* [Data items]
== Segment start ==

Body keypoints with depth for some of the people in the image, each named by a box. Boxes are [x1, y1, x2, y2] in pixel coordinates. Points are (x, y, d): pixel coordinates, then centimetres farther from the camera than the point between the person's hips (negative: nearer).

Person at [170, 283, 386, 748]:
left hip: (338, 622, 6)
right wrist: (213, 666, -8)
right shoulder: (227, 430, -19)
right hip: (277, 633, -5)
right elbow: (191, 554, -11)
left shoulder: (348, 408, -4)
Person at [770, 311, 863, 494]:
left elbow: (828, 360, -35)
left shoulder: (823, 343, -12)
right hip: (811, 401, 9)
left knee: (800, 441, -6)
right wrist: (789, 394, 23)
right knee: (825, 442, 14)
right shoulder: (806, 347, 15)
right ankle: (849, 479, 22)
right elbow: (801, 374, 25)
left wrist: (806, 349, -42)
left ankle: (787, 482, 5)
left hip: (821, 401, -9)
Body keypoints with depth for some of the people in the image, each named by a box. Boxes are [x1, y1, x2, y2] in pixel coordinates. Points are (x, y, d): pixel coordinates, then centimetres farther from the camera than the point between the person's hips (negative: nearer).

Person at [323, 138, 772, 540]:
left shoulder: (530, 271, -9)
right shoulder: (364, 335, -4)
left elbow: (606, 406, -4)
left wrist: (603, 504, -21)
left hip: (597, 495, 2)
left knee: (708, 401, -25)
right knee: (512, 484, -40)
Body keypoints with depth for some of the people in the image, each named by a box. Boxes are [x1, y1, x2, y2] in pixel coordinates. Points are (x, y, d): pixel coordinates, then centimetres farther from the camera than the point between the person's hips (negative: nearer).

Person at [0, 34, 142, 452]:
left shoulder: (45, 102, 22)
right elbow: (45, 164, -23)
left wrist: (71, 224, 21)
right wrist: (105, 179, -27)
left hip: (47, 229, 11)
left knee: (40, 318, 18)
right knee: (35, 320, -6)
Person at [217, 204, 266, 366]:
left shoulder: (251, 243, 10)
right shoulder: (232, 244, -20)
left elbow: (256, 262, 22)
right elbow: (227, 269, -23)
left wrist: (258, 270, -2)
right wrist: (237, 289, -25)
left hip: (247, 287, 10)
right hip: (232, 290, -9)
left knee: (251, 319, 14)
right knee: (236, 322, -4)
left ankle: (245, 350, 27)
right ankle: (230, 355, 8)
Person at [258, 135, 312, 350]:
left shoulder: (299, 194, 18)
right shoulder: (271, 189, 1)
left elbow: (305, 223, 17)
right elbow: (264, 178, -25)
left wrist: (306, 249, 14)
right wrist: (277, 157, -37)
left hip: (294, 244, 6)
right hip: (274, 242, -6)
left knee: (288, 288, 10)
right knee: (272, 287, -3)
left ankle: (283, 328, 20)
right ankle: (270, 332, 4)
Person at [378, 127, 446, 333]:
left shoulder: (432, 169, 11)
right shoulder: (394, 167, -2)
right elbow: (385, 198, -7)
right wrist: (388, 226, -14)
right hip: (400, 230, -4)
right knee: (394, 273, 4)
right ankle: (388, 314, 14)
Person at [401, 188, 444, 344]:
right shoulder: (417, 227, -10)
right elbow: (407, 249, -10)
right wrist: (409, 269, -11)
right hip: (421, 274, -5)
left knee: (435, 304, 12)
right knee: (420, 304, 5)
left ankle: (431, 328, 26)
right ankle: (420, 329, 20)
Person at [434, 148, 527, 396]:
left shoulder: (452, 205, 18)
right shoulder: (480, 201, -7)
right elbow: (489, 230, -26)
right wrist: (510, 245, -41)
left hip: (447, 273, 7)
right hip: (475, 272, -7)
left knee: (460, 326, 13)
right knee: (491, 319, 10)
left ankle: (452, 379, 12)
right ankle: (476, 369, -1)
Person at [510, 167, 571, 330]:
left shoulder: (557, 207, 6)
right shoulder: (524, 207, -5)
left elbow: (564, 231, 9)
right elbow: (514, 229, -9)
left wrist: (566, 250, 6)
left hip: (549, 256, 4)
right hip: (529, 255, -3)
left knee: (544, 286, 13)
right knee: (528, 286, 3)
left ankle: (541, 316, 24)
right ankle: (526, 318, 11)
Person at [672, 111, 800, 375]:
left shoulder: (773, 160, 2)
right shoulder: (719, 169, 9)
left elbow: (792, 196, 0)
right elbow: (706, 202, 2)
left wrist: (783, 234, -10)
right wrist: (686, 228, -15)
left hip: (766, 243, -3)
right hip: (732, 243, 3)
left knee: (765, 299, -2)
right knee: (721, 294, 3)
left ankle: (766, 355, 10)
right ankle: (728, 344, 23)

== Segment end ==
== Segment start ==

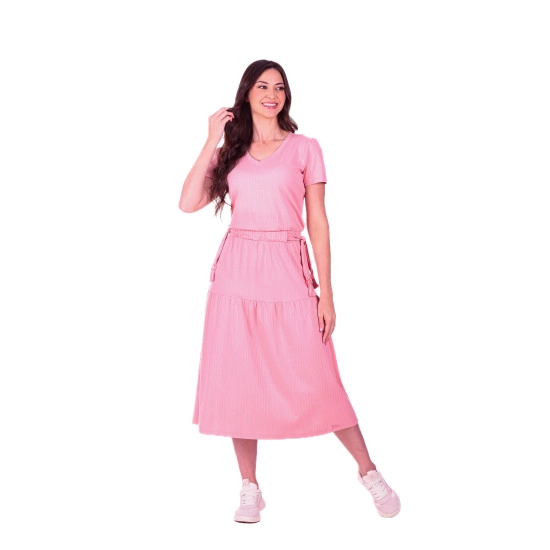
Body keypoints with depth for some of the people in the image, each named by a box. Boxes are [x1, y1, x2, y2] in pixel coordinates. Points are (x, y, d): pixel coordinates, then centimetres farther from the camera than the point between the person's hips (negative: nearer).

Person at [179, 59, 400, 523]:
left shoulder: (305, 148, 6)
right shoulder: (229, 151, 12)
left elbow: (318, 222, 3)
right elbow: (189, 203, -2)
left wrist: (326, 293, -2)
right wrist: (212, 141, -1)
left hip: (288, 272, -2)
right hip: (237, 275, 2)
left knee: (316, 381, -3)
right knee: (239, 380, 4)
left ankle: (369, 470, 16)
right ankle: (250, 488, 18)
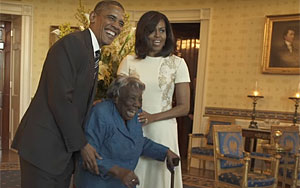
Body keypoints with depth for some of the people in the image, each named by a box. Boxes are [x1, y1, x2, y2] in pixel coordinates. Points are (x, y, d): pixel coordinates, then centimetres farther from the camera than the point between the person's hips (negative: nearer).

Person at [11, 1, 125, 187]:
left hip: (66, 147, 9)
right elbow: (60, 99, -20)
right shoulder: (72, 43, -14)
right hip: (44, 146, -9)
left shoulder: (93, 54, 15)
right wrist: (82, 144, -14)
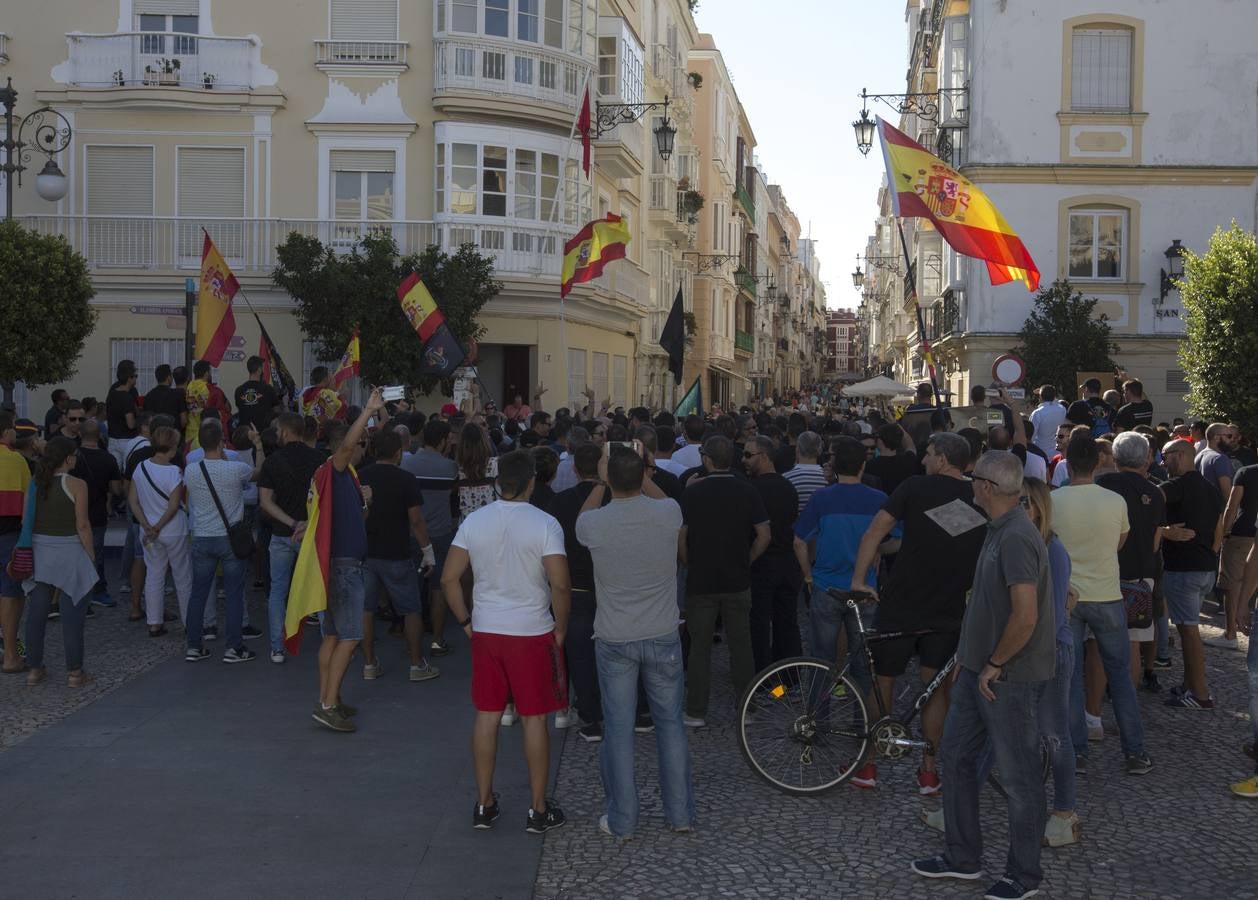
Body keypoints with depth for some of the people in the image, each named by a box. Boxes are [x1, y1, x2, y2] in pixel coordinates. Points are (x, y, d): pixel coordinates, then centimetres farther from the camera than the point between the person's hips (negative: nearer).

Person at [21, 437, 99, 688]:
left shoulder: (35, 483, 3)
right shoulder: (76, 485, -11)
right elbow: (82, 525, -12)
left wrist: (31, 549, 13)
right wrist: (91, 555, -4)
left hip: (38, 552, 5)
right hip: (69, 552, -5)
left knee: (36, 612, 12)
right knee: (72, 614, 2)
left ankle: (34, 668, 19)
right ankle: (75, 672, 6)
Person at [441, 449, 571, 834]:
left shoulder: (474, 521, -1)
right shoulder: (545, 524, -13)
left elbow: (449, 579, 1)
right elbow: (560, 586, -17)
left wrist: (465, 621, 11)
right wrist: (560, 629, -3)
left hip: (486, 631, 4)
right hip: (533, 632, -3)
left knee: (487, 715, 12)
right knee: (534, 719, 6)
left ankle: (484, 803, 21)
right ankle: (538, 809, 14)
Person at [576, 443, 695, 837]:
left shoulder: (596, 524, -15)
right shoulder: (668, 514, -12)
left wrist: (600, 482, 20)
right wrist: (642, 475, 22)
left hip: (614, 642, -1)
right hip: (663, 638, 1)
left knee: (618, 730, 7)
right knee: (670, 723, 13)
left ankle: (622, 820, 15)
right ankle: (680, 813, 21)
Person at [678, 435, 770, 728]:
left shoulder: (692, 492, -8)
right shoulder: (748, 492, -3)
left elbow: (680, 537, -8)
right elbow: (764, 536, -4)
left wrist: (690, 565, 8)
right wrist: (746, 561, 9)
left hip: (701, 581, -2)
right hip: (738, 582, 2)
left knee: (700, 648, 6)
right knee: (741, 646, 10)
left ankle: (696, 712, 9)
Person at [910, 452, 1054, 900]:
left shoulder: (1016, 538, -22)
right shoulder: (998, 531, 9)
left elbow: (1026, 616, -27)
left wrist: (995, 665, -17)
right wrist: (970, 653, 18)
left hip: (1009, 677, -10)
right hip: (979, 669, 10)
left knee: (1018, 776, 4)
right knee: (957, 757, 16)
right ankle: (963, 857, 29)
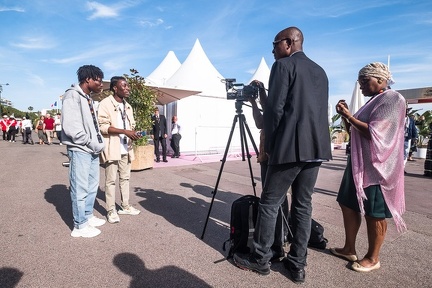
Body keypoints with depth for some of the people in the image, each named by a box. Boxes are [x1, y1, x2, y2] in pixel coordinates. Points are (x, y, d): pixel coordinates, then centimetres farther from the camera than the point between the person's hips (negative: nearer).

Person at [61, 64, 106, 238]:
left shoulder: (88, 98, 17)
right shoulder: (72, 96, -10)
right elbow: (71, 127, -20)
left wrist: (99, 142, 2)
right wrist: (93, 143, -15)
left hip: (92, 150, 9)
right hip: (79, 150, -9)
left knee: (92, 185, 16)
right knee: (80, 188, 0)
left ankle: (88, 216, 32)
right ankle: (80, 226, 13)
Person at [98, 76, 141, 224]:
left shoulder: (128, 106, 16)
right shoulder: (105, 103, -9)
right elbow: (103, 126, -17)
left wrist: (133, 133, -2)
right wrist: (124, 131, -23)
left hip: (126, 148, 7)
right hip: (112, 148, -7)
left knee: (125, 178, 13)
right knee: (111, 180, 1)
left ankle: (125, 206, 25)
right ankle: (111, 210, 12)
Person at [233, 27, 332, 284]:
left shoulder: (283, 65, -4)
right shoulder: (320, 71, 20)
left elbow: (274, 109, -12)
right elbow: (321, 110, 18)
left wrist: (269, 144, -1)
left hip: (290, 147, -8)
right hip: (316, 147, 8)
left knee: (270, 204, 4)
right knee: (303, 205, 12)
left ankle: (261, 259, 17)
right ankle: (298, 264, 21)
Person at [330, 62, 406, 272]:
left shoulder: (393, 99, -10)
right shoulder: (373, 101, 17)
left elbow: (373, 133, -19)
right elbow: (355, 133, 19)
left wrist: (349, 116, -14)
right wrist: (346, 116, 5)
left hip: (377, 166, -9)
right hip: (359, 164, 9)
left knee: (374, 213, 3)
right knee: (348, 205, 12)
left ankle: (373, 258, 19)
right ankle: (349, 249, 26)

== Segment end ==

* [Assignment] Taking the line with "right wrist: (686, 228, -15)" as the first and the line with "right ankle: (728, 344, 23)" as the last, retype that stretch of the data above exactly, with no other lines.

* [Result of the task]
right wrist: (686, 228, -15)
left hip: (766, 243, -3)
right hip: (732, 243, 3)
left knee: (765, 299, -2)
right knee: (721, 294, 3)
left ankle: (766, 355, 10)
right ankle: (728, 344, 23)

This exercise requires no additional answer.